<<<<

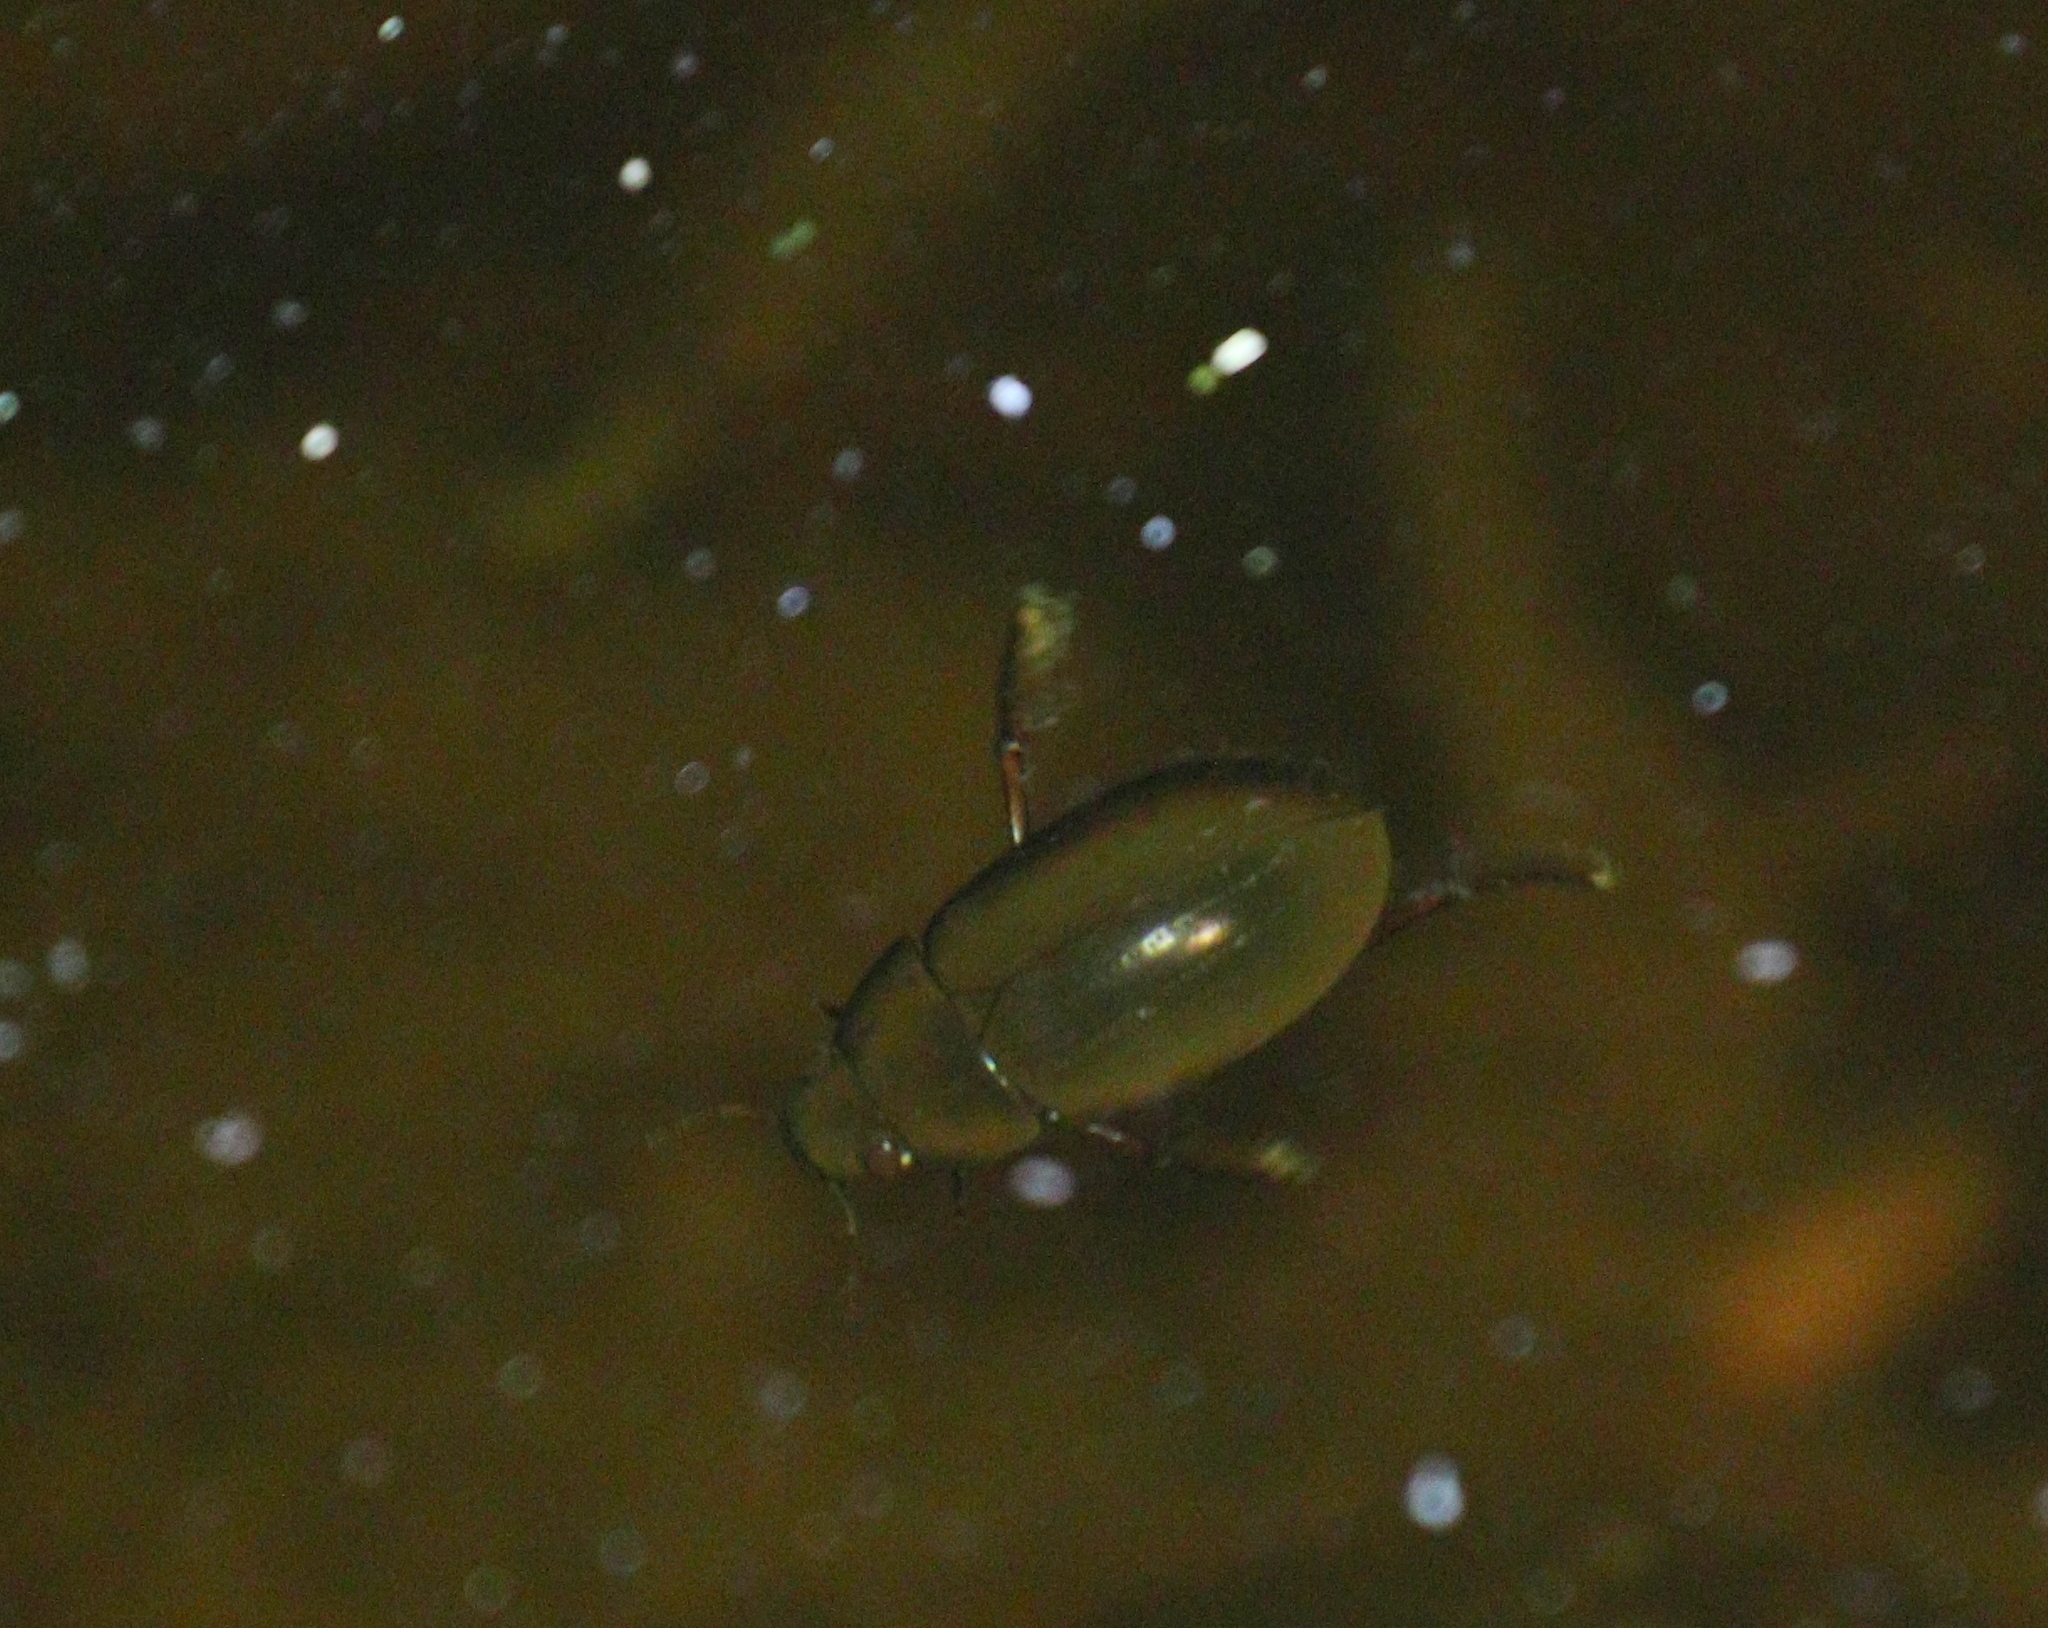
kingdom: Animalia
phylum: Arthropoda
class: Insecta
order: Coleoptera
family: Hydrophilidae
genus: Hydrochara
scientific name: Hydrochara caraboides
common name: Lesser silver water beetle
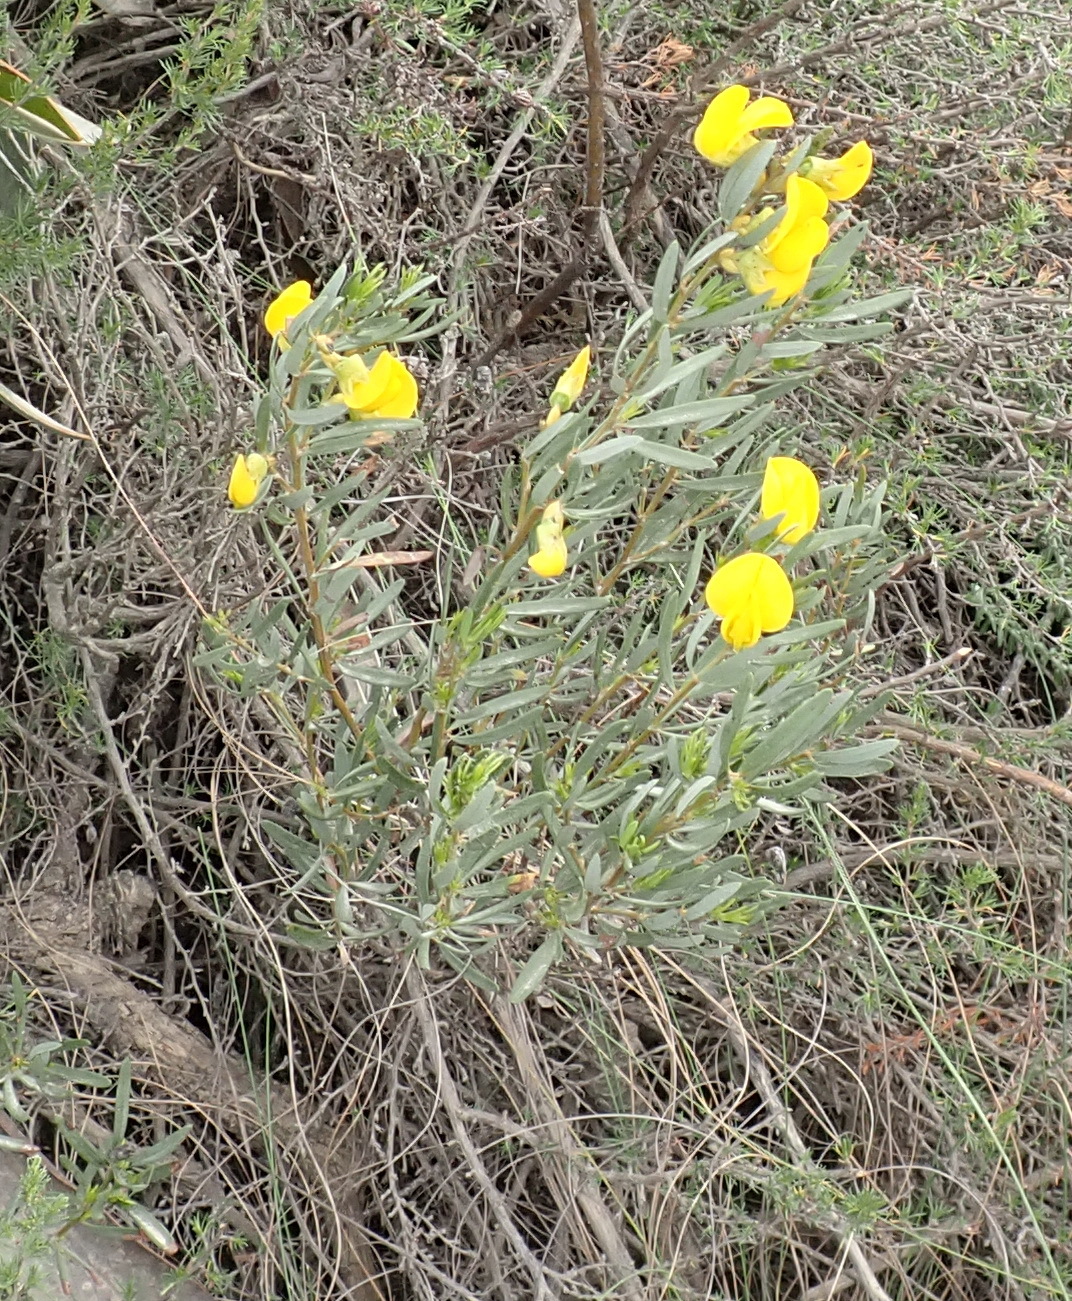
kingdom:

>>>>

- Work to do -
Switch "common name" to "everyday name" in the listing, from the line with "family: Hydrophilidae" up to and including the last line of the listing, keeping everything else the same. Return only those lines and leave the pictures out.

- Expected output -
family: Hydrophilidae
genus: Hydrochara
scientific name: Hydrochara caraboides
everyday name: Lesser silver water beetle
kingdom:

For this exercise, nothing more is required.